Drew Brees has come up with one of his finest seasons at age 39 (he will turn 40 during the playoffs in January). He has been a beautiful bridesmaid on several occasions in the past. In 2006, he was selected first team all-pro quarterback in his first season in New Orleans, but league MVP went to his former teammate LaDainian Tomlinson, who broke the TD record. In 2009, he arguably could have won the award, leading the Saints to a #1 seed in the NFC. The award, though, went to Peyton Manning even though Brees’ stats were arguably better, and New Orleans got revenge in the Super Bowl. In 2011, Brees had a season that would have resulted in a MVP selection more often than not. It just happened to come in a year where Aaron Rodgers was incredible and had one of the most efficient seasons of all-time.
The question is whether Brees will now come up second again to another historic season. It’s easy to forget just how crazy Patrick Mahomes’ season, in his first year as a starter, is. He’s already third all-time in total touchdowns scored in a season (passing plus rushing), behind only Peyton Manning in 2013 and Tom Brady in 2007. He’ll likely be second by the end of Sunday, and also be second in single-season passing touchdowns if he throws three or more to pass Brady from 2007. This last week, he matched Dan Marino in 1984, also at age 23, in touchdown passes. Those are all historic seasons that ended in a MVP selection.

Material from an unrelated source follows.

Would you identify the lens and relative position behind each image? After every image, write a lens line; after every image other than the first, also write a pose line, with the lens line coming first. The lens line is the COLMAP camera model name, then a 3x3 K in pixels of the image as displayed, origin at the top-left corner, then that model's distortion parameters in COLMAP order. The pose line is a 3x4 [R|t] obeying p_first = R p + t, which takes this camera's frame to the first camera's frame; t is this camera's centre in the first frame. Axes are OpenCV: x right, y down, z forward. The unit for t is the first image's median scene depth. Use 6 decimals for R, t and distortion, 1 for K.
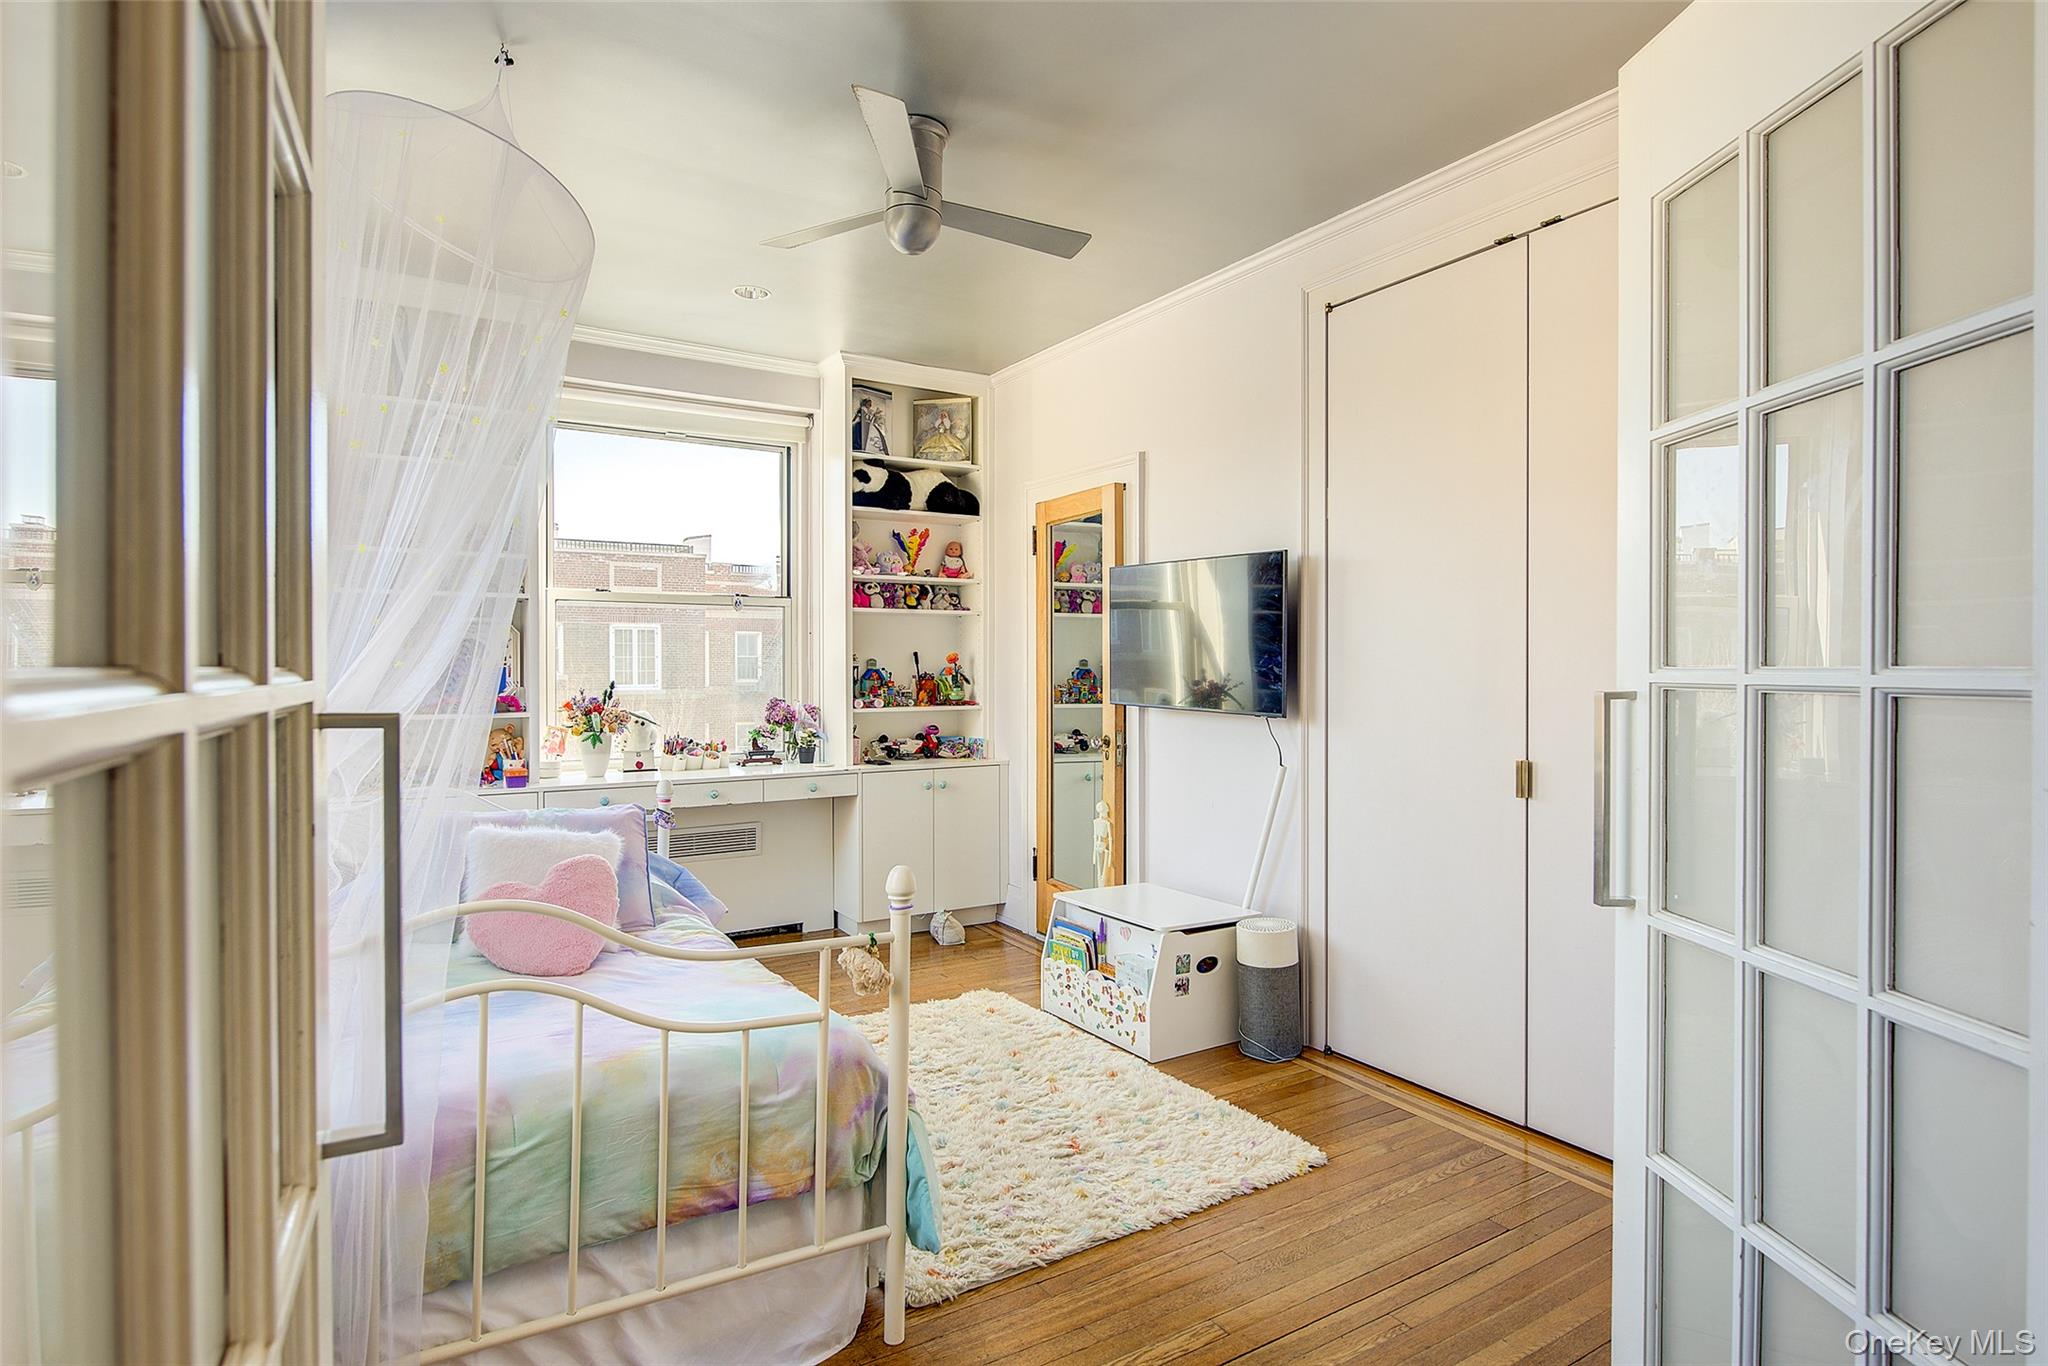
lens RADIAL K [[1072.3, 0, 1019.4], [0, 1072.3, 671.5], [0, 0, 1]] dist [-0.000006, -0.000040]
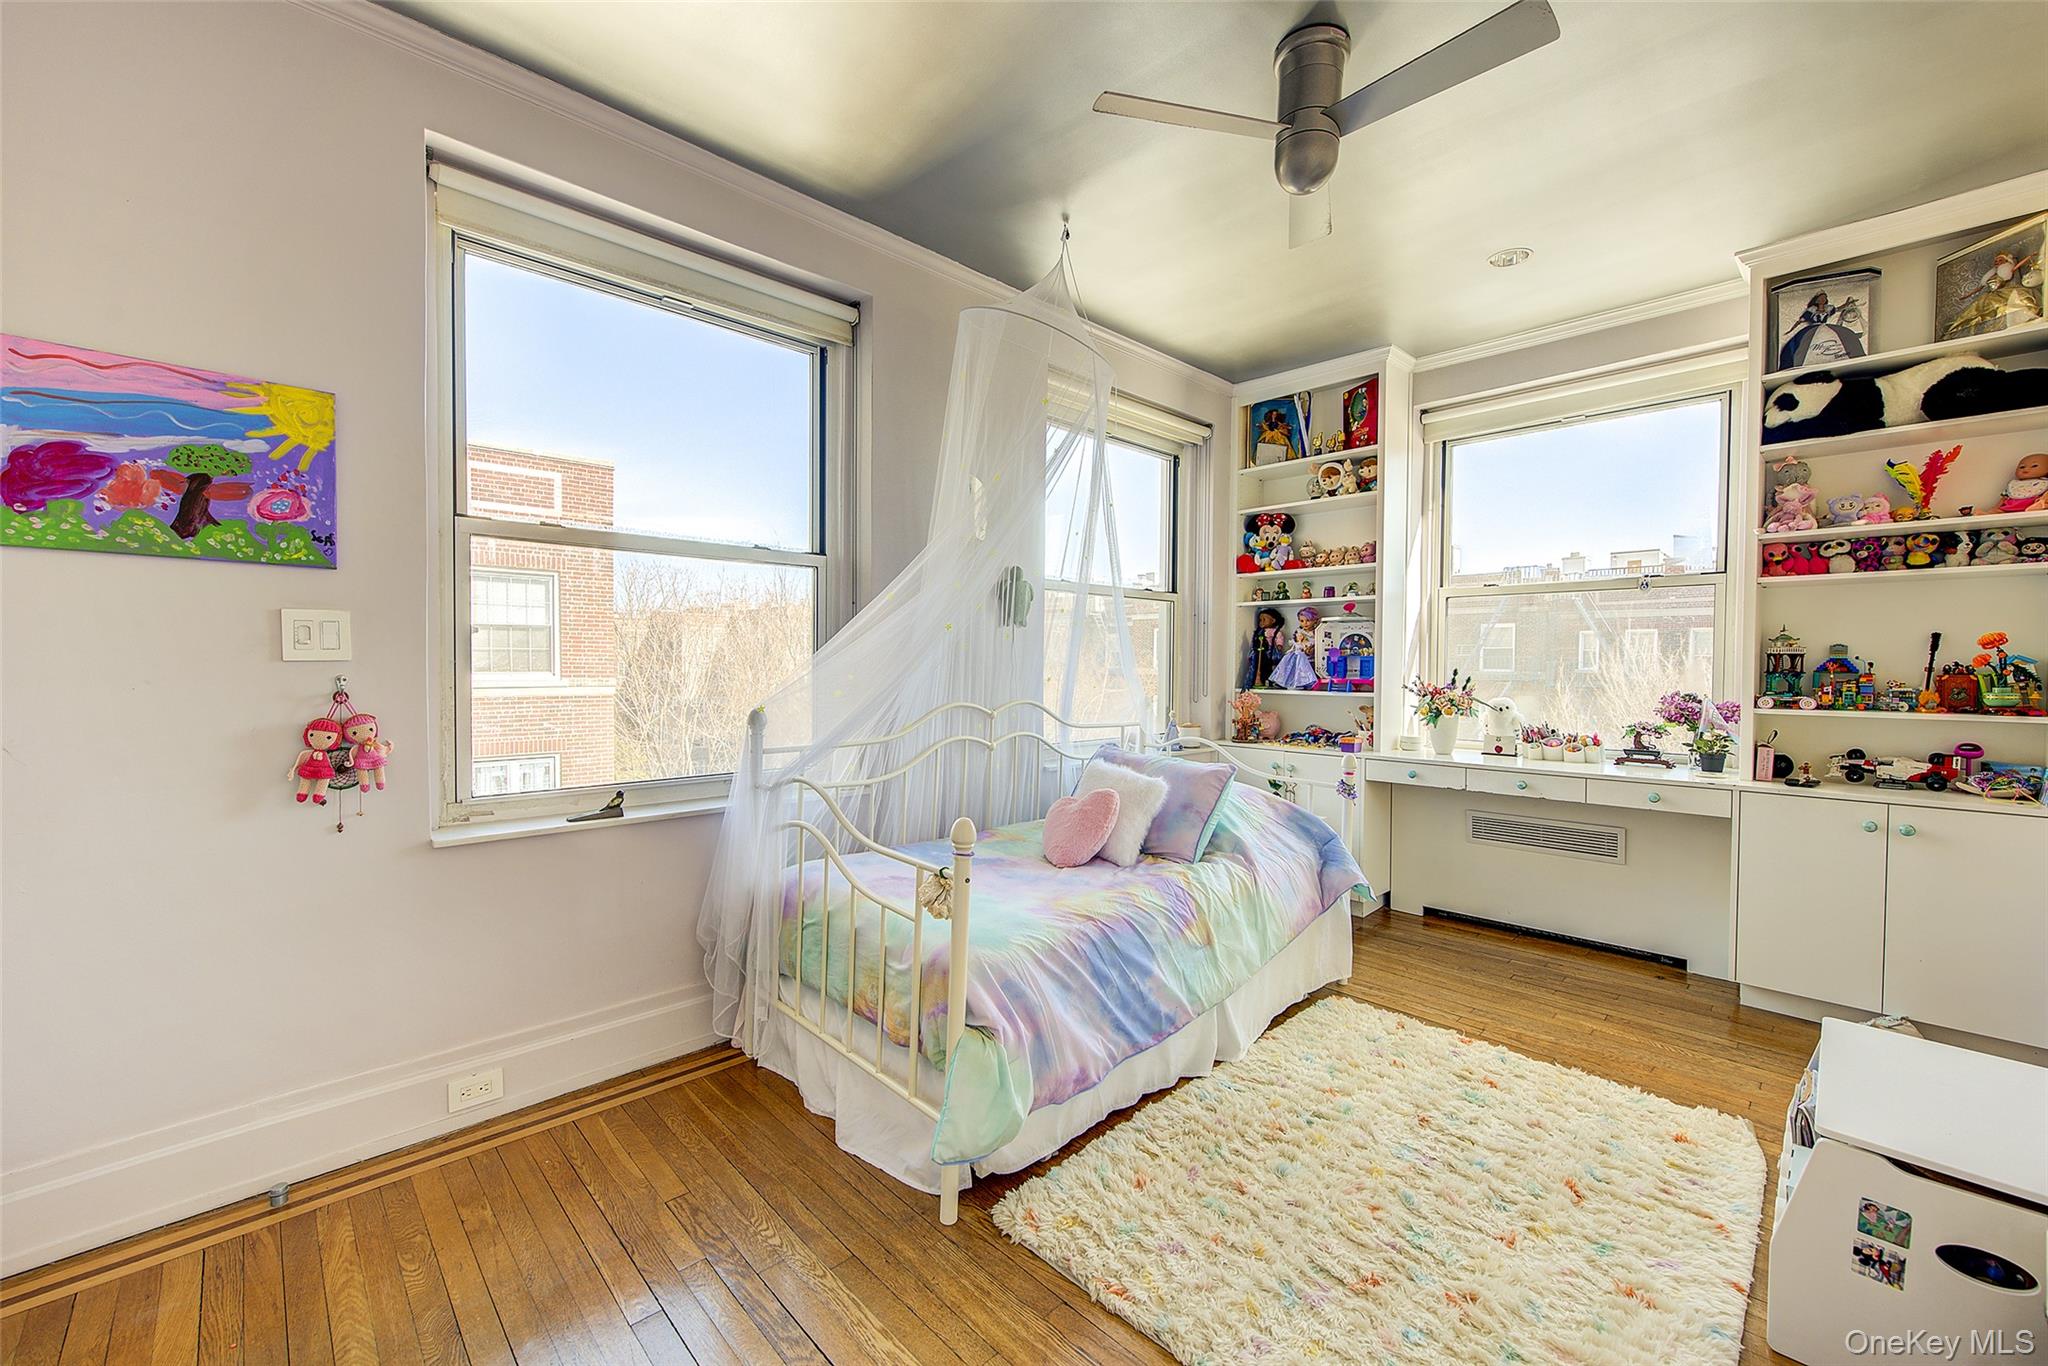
lens RADIAL K [[817.2, 0, 1030.9], [0, 817.2, 675.2], [0, 0, 1]] dist [-0.002211, -0.000133]
pose [[0.217754, 0.017134, -0.975853, 0.301028], [-0.010019, 0.999832, 0.015320, 0.006932], [0.975952, 0.006441, 0.217890, 0.354345]]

Mahomes’ ability to play within his offense, and then supersede it with jaw-dropping plays, has led to those ridiculous numbers. Even in defeat, the Chiefs’ offense has scored points. If you pro-rated Mahomes’ numbers from just the four defeats, he would have 60 passing touchdowns over a full season. And he would still have more passing touchdowns than Drew Brees if you removed those four games, which is how large the lead in passing touchdowns is.
I went through the last thirty quarterbacks to be selected as first team all-pro. Here was how frequently they finished in various categories.
Team Wins and Points matter, as do efficiency stats like Adjusted Net Yards per Attempt (ANYA), Passer Rating, and Touchdown Percentage.
Yards per Attempt and Completion Percentage have a correlation to winners, but tend to not be as important as the other categories (and co-existing with the good stats of other categories). The number of game-winning drives may matter in a few cases, but is largely a non-factor, as are interception rate, sack rate, and the total number of passes thrown.
Let’s break down the candidates in the top 6 categories that have been most important to past MVP selections:
The Saints have won 13 games heading into the final week and have sealed the #1 seed. The Chiefs are 11-4 and can become the AFC #1 seed with a win, so while this factor favors Brees, Mahomes’ team results are well within acceptable range, where almost all MVPs come from teams earning byes.
ADJUSTED NET YARDS PER ATTEMPT
Mahomes leads the NFL in adjusted net yards per attempt, though it is a slight lead over Brees, who is second.
The Chiefs lead the NFL in scoring with a whopping 530 points with one game to play. The Saints are second, but 40 points behind, with that lead widening in recent weeks.
Mahomes again leads the NFL in passing touchdown percentage at 8.6%, and has a wider lead in this category, where Brees is fifth at 6.5%.
Brees leads the NFL in passer rating (thanks to his large lead in the completion percentage category, which is overrepresented in passer rating) and Mahomes is 2nd. Brees is at 115.7 and Mahomes is at 114.
TOTAL TOUCHDOWNS (PASSING + RUSHING)
Huge advantage for Mahomes in this category, where he is putting up historic numbers and may be second all-time. Thanks to four rushing touchdowns, Brees is in a logjam at second with several others (Luck, Roethlisberger, Ryan) with 36 total touchdowns, but that is 14 behind Mahomes.
Mahomes has a sizable lead in two categories that have been traditional indicators (touchdown rate and total touchdowns). The two split in two overall efficiency measures, ANYA and passer rating, currently 1st and 2nd in the two categories, with the positions reversed. In team categories, the Chiefs lead in points scored while the Saints lead in wins. Will experience and career accomplishment overcome a massive touchdown advantage? That’s the question.